■ Task objective ■
The expected output is each line below containing "lines", copied in full.
___ Data for this exercise ___
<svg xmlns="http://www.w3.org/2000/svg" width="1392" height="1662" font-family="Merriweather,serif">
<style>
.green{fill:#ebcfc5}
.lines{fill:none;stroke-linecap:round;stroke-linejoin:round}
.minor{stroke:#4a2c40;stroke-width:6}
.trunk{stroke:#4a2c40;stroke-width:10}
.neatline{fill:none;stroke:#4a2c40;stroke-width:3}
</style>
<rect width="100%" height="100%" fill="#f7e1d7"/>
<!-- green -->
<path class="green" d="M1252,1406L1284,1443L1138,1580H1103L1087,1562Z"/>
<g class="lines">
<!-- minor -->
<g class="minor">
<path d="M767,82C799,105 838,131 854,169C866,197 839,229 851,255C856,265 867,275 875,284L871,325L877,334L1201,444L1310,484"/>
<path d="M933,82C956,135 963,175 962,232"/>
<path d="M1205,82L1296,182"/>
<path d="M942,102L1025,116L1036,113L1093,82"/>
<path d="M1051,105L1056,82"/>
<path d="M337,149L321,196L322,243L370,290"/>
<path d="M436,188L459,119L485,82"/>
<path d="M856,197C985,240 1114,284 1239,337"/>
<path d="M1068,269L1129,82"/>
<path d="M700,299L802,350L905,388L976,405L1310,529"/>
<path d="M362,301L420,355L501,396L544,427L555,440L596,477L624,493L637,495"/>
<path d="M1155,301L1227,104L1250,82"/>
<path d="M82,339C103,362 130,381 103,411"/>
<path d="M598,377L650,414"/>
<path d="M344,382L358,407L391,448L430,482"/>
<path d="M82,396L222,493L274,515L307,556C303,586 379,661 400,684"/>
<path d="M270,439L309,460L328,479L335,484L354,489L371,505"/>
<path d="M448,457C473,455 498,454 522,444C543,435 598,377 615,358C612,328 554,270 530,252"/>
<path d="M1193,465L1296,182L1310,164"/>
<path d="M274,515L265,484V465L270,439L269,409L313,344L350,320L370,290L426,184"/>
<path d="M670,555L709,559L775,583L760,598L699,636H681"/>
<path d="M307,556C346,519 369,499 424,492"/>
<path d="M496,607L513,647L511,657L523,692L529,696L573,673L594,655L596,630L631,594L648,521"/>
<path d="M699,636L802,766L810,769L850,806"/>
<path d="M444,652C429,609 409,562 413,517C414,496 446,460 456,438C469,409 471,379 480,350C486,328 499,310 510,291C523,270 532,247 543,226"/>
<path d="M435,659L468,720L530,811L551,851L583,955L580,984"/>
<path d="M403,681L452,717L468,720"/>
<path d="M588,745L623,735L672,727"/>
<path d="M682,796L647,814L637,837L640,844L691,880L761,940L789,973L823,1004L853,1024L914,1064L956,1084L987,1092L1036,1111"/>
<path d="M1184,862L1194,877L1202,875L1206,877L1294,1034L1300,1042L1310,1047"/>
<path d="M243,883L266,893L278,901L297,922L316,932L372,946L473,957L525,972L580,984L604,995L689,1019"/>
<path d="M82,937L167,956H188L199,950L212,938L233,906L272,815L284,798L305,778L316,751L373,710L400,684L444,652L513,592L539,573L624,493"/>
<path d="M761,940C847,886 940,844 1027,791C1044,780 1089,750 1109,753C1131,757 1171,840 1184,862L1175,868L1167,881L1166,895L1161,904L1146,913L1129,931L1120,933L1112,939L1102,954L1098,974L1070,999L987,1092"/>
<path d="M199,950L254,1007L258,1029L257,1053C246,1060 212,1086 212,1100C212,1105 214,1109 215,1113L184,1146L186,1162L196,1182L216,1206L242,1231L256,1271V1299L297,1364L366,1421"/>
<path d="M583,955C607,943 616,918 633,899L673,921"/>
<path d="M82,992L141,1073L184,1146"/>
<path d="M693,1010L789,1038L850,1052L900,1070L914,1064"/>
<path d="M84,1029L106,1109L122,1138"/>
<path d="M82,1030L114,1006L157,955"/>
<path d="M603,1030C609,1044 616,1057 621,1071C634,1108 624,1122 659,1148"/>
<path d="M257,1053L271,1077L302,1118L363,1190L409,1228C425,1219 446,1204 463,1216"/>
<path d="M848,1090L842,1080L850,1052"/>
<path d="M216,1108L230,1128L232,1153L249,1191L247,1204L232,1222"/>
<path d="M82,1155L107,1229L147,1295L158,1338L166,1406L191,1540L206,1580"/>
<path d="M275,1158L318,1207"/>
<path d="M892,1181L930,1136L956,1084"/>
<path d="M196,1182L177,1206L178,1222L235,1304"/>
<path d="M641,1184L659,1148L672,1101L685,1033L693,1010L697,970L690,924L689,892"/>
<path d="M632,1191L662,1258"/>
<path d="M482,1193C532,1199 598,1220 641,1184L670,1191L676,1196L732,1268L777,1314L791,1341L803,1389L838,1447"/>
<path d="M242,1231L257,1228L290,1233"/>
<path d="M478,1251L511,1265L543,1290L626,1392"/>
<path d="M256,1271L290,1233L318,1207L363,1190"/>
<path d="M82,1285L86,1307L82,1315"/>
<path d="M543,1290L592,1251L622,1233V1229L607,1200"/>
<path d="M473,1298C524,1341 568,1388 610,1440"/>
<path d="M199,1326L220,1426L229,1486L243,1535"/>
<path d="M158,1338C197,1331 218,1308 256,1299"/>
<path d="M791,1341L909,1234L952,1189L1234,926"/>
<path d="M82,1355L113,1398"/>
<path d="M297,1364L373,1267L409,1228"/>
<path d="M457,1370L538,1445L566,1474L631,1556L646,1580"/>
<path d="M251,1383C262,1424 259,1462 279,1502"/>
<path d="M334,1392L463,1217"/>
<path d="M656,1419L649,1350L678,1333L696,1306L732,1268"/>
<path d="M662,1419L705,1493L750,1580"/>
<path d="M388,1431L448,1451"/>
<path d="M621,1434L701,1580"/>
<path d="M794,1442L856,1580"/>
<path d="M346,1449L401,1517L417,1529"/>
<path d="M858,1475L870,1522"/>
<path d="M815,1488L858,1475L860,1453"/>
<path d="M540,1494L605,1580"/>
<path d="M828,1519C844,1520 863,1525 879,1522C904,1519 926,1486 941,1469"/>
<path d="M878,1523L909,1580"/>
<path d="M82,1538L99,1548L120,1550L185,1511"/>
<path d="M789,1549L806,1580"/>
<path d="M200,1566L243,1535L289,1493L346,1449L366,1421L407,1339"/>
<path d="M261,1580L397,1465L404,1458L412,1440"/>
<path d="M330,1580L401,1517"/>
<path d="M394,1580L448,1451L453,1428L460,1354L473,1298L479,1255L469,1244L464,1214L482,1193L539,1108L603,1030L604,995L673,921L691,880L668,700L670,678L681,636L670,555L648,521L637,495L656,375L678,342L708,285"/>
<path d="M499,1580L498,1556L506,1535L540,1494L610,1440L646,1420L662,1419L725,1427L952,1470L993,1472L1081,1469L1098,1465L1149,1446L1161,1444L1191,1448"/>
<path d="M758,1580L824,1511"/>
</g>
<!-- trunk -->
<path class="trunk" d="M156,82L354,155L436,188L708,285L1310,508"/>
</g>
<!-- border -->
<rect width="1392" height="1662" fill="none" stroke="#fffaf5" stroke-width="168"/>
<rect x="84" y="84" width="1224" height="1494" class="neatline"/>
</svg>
___
■ Task solution ■
.lines{fill:none;stroke-linecap:round;stroke-linejoin:round}
<g class="lines">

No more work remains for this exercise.